Happy New Year – Competition Win, January Workshop And The Year Ahead

What I’ve been up to 

  • I was delighted to discover just before Christmas that I had WON (you always have to upper-case wins, don’t you?) first prize in last year’s Speakeasy Open Creative Writing Competition with my poem ‘Namesake’, which was a very welcome £125. You can read  http://www.mkweb.co.uk/Speakeasy/DisplayArticle.asp?ID=90615

Here is my certificate.

Image

N.B. If you are a writer of poetry of fiction, please do enter this year’s competition.

  • I sent off the art-related poems to a pamphlet competition
  • I wrote six more poems. Two don’t really count professionally as one is the three line poem below and the other a gift for my mother, a third is in the beginning stages.  The other three are art-inspired and should be ready after another edit or two.
  • I applied to Northern Elements – a fantastic spoken word opportunity to write and perform a 20-30 min spoken word set at a northern venue alongside another spoken word artist.

(Stored data entries)
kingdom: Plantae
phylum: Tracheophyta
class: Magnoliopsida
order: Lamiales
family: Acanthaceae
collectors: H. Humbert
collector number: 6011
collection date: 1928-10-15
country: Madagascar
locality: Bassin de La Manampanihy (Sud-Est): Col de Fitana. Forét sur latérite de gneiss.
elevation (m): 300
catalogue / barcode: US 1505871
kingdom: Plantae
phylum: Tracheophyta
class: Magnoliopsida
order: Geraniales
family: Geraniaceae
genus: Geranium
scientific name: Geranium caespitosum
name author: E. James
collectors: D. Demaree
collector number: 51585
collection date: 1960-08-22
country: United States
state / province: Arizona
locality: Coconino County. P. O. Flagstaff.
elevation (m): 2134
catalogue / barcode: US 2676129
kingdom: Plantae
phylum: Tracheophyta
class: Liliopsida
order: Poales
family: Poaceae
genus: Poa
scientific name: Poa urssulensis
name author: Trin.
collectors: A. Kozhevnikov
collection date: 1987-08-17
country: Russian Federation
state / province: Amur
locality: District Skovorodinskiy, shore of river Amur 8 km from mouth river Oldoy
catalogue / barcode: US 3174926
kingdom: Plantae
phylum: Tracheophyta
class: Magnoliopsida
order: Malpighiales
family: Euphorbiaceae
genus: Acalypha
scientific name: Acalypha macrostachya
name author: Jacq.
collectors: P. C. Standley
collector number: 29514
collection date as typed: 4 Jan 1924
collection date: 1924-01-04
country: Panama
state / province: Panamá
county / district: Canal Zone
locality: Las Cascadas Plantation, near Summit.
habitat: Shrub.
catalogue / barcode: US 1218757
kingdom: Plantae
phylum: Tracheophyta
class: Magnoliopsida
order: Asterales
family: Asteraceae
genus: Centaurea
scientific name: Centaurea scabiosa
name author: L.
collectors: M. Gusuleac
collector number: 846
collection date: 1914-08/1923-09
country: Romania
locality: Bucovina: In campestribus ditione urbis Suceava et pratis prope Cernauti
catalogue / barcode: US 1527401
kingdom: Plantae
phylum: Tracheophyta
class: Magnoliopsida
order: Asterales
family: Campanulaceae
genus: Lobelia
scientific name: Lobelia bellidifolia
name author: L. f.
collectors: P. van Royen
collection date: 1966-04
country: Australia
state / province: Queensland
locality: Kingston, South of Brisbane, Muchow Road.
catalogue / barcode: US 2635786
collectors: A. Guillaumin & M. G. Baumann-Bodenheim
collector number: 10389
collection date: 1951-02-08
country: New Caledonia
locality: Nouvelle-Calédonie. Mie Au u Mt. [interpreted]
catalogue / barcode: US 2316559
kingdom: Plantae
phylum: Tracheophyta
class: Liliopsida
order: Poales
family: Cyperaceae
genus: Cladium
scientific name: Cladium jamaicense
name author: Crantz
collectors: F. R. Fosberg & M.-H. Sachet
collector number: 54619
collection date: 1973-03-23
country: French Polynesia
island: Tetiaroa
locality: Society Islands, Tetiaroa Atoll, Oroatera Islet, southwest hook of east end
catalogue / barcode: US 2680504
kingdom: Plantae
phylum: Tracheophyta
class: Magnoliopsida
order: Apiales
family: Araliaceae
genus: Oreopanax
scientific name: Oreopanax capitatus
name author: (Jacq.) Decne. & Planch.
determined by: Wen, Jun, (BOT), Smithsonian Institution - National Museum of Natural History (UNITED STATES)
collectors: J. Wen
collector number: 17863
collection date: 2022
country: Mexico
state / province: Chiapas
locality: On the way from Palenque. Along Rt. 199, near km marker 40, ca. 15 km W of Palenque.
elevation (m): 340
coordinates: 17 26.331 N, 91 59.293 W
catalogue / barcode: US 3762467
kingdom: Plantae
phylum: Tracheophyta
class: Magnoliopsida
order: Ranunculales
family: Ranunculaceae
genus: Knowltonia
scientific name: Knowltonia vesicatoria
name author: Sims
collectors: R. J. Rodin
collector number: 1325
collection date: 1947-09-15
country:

• What is needed: In the New Year post, how much money did the poem 'Namesake' bring in as first prize?

• Solution for this task: £125